Downstairs, regular unleaded was selling for $3.65 a gallon.

At the temple two years this July, Abbott was what a friend called “a reluctant prophet,” pulled to the ministry after three decades “of not really listening to God’s will for my life,” she wrote in her 2003 statement of call. After Swarthmore, she considered seminary but opted instead to live out her faith in the world at large, first working for a nonprofit focused on peace education at Chicago churches before shifting to government service. Involved in crafting President Jimmy Carter’s energy plan as an Environmental Protection Agency analyst, she leap-frogged from there to a trade association to private industry. While working in various vice presidential positions at Enron’s Houston headquarters, her membership in the city’s St. Paul’s United Methodist Church, saved her from her own ambition, she says. “You know how Swarthmore people are. You want to do well at what you do; you want to excel at what you do. What it took to excel at Enron was kind of like going to the dark side, like Darth Vader.”

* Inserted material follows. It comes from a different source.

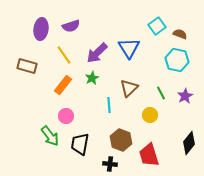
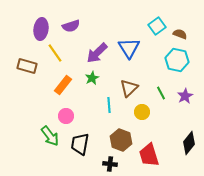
yellow line: moved 9 px left, 2 px up
yellow circle: moved 8 px left, 3 px up
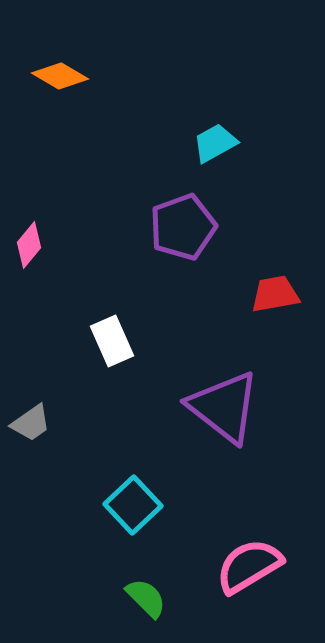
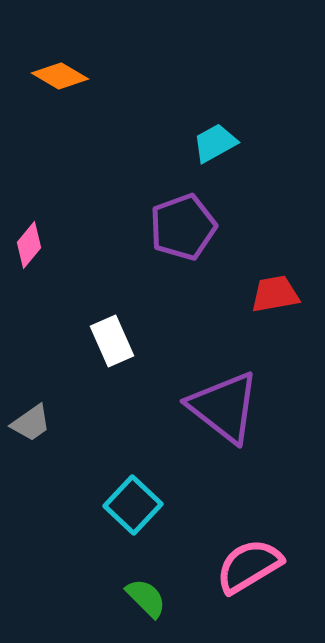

Abbott left Enron in 1995—well before it collapsed of its own internal corruption—subsequently realizing her corporate dreams when she was named president of Columbia Gas Transmission, a subsidiary of Columbia Energy. Then there was a merger and, as a self-described “servant leader,” she felt called, she says, to speak up for her people—the employees. She picked up a seminary application on a lark, the weekend before she learned that her job had been eliminated.

“In theological terms,” Abbott says, “it’s prevenient grace. It’s God moving ahead of you to prepare the way.”

Today at Arlington Temple, Abbott serves a small but diverse congregation, with 40 to 50 attendees at a typical Sunday service. Many who come are transient, in the area (or the country) for only a year or two; others are recent immigrants, looking for a church home. The sanctuary features not pews, but movie-theater–style seating, and not stained glass, but windowless walls for fear of vibrations (the church is located in Reagan National Airport’s flight path).

Called a temple to connote the idea of a “gathering space,” Arlington Temple also provides the weekly venue for a Turkish folk group to practice. A Muslim prayer group meets on Fridays, and 150 extras in a Ben Affleck and Russell Crowe movie recently congregated there for (temporary) food and shelter. In partnership with the Arlington Street People’s Assistance Network, the church feeds 20 to 25 people daily through its homeless ministry.

“I can feel the spirit coming through her,” congregation member Mashelle Pitts says of Abbott after that April service. “If you were feeling something, that was the spirit of God touching you. That’s what it was, sister.”